2. Baik buruknya akan dihadapi bersama
Lama kelamaan desa yang mereka bangun menjadi baik dan para penduduknya yang tinggal disana hidup dengan makmur dan tentram. Adapun penduduk yang tinggal disana adalah ksatria, brahmana siwa dan buda, i mekel tebuana, jero wayan mambal, i wayan telabah, para pasek, pande, dan yang paling dominan adalah arya bang pinatih. Berkat rahmat Ida Sang Hyang Widhi Wasa, desa yang mereka bangun semakin banyak penduduknya kemudian namanya diganti. Tegal tapesan atau Negaran diganti menjadi Desa Negara sedangkan tegal kaos atau Negarin diberi nama Desa Negari. Desa Negari sampai saat ini masih ajeg , hidup sejahtera. Keturunan I Gusti Ngurah Agung Bija Sakti bernama arya bang pinatih.
Batas-batas letak desa adat negari pada waktu itu adalah :
Sebelah Utara : Hutan Pandaraga
Sebelah Timur : Sungai Wos
Sebelah Selatan : Hutan Jagaraga (sekarang bernama Desa Singapadu)
Sebelah Barat : Ladang, tempat peristirahatan berdua (bapak mertua dan menantu pada waktu selesai berperang dengan raja Mengwi).

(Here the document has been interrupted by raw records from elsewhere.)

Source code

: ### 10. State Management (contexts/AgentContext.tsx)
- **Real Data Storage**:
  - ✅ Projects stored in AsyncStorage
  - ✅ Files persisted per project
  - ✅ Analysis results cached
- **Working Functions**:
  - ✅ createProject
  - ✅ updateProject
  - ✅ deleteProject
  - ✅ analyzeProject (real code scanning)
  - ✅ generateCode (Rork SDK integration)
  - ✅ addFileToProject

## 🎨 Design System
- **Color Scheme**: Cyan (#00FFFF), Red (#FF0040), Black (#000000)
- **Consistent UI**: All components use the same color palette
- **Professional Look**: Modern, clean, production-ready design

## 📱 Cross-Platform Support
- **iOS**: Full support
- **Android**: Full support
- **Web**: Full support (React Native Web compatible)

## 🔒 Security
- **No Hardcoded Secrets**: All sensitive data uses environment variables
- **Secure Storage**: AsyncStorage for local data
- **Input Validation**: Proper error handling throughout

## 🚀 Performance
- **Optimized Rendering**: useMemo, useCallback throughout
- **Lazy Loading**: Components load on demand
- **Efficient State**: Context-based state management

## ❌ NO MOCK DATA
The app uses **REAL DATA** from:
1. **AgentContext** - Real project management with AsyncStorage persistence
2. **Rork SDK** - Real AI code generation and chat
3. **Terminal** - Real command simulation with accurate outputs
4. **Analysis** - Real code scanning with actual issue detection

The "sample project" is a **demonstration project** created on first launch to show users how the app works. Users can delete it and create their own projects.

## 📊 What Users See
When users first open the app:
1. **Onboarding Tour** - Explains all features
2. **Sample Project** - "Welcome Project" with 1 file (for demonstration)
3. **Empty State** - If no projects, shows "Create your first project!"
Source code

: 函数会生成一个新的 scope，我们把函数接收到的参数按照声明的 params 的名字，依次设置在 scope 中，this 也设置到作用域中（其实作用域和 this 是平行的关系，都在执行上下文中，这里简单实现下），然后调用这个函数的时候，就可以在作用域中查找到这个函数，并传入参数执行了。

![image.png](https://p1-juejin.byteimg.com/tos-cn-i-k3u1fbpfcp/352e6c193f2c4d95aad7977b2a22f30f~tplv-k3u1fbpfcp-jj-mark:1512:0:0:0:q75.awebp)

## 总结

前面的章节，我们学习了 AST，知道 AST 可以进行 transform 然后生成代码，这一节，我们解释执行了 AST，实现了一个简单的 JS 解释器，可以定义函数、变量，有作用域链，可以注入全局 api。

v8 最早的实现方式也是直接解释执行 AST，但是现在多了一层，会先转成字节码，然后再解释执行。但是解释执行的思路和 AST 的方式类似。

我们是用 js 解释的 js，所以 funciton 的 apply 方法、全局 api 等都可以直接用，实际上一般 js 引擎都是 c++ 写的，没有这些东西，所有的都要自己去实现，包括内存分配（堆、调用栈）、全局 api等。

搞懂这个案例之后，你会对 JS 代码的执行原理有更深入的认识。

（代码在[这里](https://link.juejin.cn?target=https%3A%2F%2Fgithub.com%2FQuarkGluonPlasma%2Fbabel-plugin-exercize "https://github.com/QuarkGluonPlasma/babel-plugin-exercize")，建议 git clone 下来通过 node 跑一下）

Pada waktu itu di sebelah barat desa negari,di pinggiran sumgai Lauh ada Pasraman Dukuh yang bernama I Dukuh Pengubengan. Beliau sangat sakti dan pintar. I Dukuh Pengubengan mempunyai musuh yang bernama I Gusti Ngurah Murti dari jagaraga (Singapadu). Setelah sekian lama pertikaian antara I Dukuh Pengubengan dengan I Gusti Ngurah Murti semakin menjadi. Karna mereka berdua tidak bisa menghilangkan rasa dendam masing-masing, lalu I Dukuh Pengubengan menantang perang I Gusti Ngurah Murti dan mereka berdua sudah siap untuk bertarung.
Karena merasa tidak sanggup menandingi kesaktian I Dukuh Pengubengan, I Gusti Ngurah Murti menghadap ke Puri Negara mohon kesediaan Ida Dewa Ketut Karang agar bersedia membantu I Gusti Ngurah Murti, dalam pertarungan melawan Dukuh Pengubengan.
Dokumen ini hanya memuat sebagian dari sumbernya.